My objective is to optimize the control inputs to make them as small as possible while still reaching a goal pose [x_goal, y_goal, theta_goal].
I have to use a current non-optimal path as initialization because it has been demanded to me to not start the optimization from scratch. The problem is that adding the Mixed Integer problem adds a lot of constraints, as each state needs to be collision free, and it runs forever (and I am just considering one obstacle). Do you know any way I can optimize my current code in order to make it converge faster?

``````Pkg.add("JuMP")

using Juniper
using JuMP
using Ipopt
using Cbc
using LinearAlgebra # for the dot product
using NPZ
using Plots

optimizer = Juniper.Optimizer
params = Dict{Symbol,Any}()
params[:nl_solver] = with_optimizer(Ipopt.Optimizer,print_level=0)
params[:mip_solver] = with_optimizer(Cbc.Optimizer,logLevel=0)
m = Model(with_optimizer(optimizer, params))
kappa = npzread("../../../Processing/control.npy") # Initial guess for my controls obtained from A*
kappa = kappa[1:1500]
dS = dS[1:1500]

x0 = 3.999999999994130917e+01 # Initial pose
y0 = 2.014000000000001123e+00
theta0 = 1.570796326790000030e+00
x_coord = zeros(Float64, length(kappa)+1)
y_coord = zeros(Float64, length(kappa)+1)
theta_coord = zeros(Float64, length(kappa)+1)
@variable(m, kappa_var[1:length(kappa)])
@variable(m, dS_var[1:length(kappa)])

set_start_value.(kappa_var, kappa) # Initialize controls
set_start_value.(dS_var, dS)

x_coord = x0
y_coord = y0
theta_coord = theta0

for i = 2:length(x_coord)
x_coord[i] = x_coord[i-1] + dS[i-1]*cos(theta_coord[i-1]) # Kinematics of the vehicle
y_coord[i] = y_coord[i-1] + dS[i-1]*sin(theta_coord[i-1])
theta_coord[i] = theta_coord[i-1] + dS[i-1]*kappa[i-1]
end

@variable(m, x[1:length(x_coord)])
@variable(m, y[1:length(x_coord)])
@variable(m, theta[1:length(x_coord)])
set_start_value.(x, x_coord) # Initialize poses
set_start_value.(y, y_coord)
set_start_value.(theta, theta_coord)

@objective(m, Min, dot(kappa_var,kappa_var) + dot(dS_var,dS_var))
for i = 2:length(x_coord)
@NLconstraint(m, x[i-1]+dS_var[i-1]*cos(theta[i-1]) == x[i]) # Kinematic constraints
@NLconstraint(m, y[i-1]+dS_var[i-1]*sin(theta[i-1]) == y[i])
@NLconstraint(m, theta[i-1]+dS_var[i-1]*kappa_var[i-1] == theta[i])
end
@constraint(m, x_init, x==x0) # Fixed initial position
@constraint(m, y_init, y == y0)
@constraint(m, theta_init, theta == theta0)
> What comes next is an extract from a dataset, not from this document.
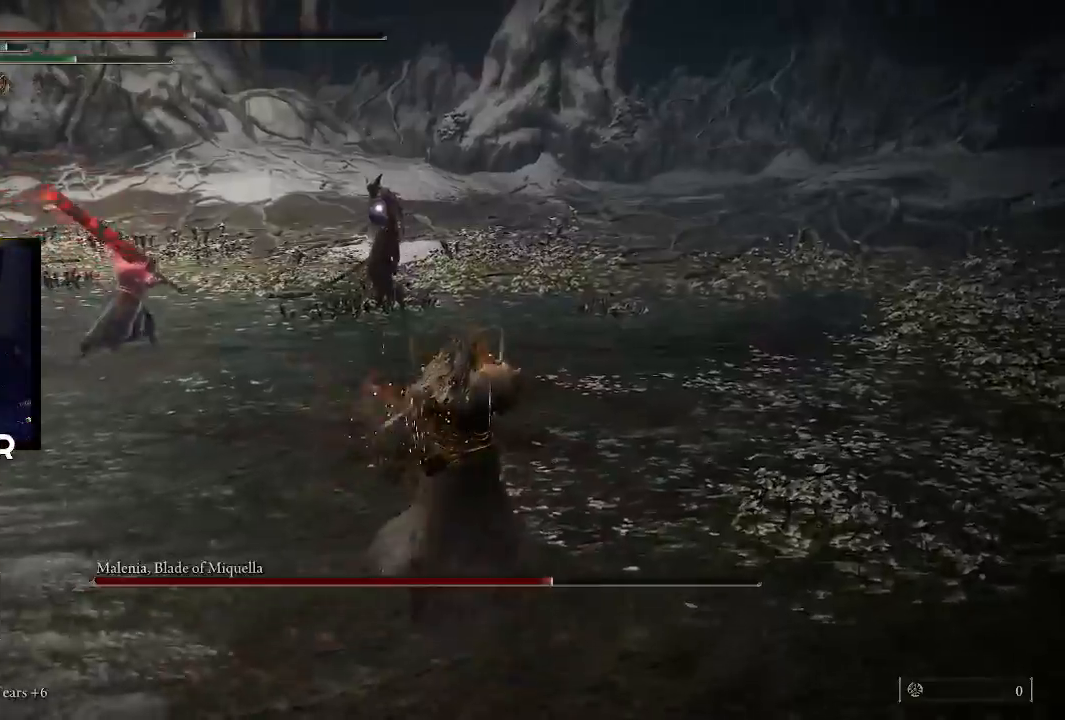
{"buttons": [], "left_stick": "up-right", "right_stick": "center", "events": [[333, "SQUARE", "down"], [433, "SQUARE", "up"]]}
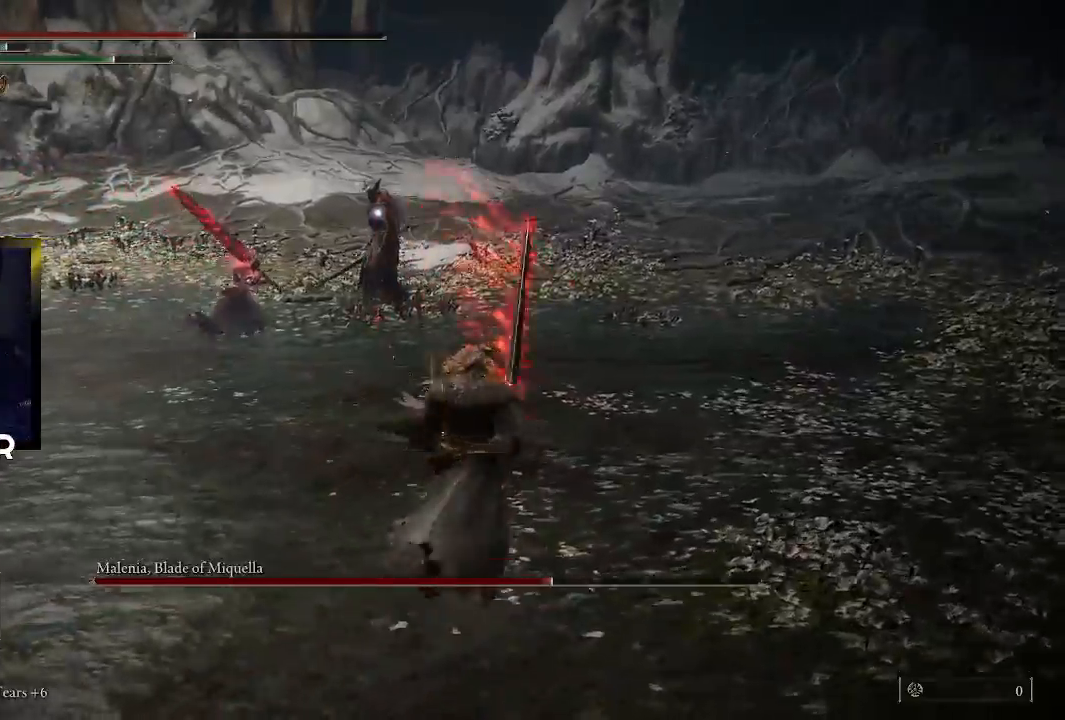
{"buttons": [], "left_stick": "up-right", "right_stick": "center", "events": []}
@constraint(m, x_end_max, x[length(x)]<=33.20) # Fixed Final position
@constraint(m, y_end_max, y[length(y)]<=41.29)
@constraint(m, theta_end_max,theta[length(theta)]<=-0.58)

@constraint(m, x_end_min, x[length(x)]>=33.17)
@constraint(m, y_end_min, y[length(y)]>=41.24)
@constraint(m, theta_end_min,theta[length(theta)]>=-0.586)

@constraint(m, [i = 1:length(dS)], dS_var[i] <= 0.20)
@constraint(m, [i = 1:length(dS)], dS_var[i] >= -0.20)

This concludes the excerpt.